In her written ruling, Hughes recounted several examples from the February hearing, which was closed to the public.
One dates to 1991, when Sheila Kelly bought eight guns on two occasions for Anthony Jones, who has since been convicted and sentenced to life in prison for running an East Baltimore drug organization linked to more than a dozen killings. Jones, 17 at the time, accompanied Kelly into the store and handed her the money for the transaction, the ATF said.
In subsequent years, the ATF said, it sent in several undercover agents, who they say made it clear to store owners that they were buying guns for other people. Those included an Uzi, a Colt Python .357-caliber Magnum revolver and two Sig Saur pistols.
In 1993, the ATF said, Larry DiMartino sold an undercover agent three guns, including a Desert Eagle Israel Military Industries .44-caliber Magnum pistol. The ATF said the store listed the sale to a woman, even though its male agent, a non-Maryland resident who was therefore barred from buying guns from a licensed in-state dealer, handed over the money and walked out of the store with the weapons.

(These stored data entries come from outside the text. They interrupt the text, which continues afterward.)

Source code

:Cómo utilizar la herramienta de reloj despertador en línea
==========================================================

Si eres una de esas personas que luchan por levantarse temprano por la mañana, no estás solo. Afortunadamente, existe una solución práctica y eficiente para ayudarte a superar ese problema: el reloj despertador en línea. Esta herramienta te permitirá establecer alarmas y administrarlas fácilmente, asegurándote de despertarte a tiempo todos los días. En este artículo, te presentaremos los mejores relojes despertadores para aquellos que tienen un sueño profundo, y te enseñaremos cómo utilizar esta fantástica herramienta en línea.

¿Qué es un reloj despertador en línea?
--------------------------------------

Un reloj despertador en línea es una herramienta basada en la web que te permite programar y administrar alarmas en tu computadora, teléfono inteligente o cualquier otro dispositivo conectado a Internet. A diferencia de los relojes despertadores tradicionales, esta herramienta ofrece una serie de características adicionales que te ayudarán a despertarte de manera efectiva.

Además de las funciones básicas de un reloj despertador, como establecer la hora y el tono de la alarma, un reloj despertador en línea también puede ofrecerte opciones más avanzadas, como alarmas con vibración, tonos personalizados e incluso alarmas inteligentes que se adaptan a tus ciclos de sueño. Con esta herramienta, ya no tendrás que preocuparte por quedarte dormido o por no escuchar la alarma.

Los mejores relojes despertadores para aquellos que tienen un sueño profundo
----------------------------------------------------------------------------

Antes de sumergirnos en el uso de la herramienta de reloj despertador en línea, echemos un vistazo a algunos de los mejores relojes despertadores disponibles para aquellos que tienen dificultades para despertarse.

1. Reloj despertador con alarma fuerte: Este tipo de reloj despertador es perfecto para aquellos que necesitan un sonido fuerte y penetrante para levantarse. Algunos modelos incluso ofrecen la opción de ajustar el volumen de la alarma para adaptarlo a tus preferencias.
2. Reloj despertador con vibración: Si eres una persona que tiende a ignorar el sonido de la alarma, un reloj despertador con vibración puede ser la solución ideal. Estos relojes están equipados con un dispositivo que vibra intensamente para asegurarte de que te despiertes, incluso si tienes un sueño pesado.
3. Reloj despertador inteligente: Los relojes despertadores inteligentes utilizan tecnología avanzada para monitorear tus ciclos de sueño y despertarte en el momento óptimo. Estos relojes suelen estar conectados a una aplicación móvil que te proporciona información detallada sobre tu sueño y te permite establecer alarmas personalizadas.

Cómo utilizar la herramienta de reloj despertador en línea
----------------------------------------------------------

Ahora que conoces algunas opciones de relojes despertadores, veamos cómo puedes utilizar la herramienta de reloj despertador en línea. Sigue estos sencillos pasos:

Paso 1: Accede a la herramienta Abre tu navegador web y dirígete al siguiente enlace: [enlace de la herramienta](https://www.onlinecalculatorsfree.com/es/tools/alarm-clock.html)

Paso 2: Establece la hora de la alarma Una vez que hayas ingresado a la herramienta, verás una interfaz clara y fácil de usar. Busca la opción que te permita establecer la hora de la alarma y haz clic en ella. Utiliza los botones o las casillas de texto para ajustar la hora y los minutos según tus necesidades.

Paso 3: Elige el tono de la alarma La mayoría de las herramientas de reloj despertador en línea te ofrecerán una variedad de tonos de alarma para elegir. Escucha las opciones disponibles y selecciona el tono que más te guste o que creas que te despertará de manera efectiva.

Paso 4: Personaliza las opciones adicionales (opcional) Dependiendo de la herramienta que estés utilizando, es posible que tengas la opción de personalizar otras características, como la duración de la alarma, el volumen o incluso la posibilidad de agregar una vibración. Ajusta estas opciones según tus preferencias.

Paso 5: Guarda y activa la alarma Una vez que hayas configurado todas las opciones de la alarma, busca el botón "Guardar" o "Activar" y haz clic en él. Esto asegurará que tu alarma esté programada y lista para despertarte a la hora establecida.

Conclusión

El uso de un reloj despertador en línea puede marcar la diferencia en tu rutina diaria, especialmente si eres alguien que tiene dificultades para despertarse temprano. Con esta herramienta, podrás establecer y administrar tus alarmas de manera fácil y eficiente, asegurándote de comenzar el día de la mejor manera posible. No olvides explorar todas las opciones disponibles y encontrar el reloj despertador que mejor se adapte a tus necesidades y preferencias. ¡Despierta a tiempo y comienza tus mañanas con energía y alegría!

The bulk of the ATF's case against the store stems from a 1997 undercover sting in which an agent posing as a waitress bought a $195 Beretta pistol and, in secretly recorded conversations, tried to make it clear that she was buying the gun for a convicted murderer whom the DiMartinos knew.
Federal prosecutors, for reasons they would not specify, declined to prosecute the case. The state attorney general's office took up the case but was barred from using the federal wiretap in state court because Maryland law allows secret recordings by police only in cases directly involving murder, drugs or gambling.
A jury acquitted Anthony DiMartino of engaging in a straw purchase, a defeat in the state's first attempt to convict someone under the 1996 straw-purchase law.
The ATF used the recordings during its administrative hearing, which Hughes cited as ample evidence to deny a license to the DiMartinos.
Special Agent Michael Campbell, a spokesman for the Baltimore ATF field office, said his office is targeting troublesome stores more aggressively. He would not comment on any active investigations.
"We are starting to take a more proactive approach to take a stance against dealers to try to skirt the law or who aren't accurately keeping records," he said.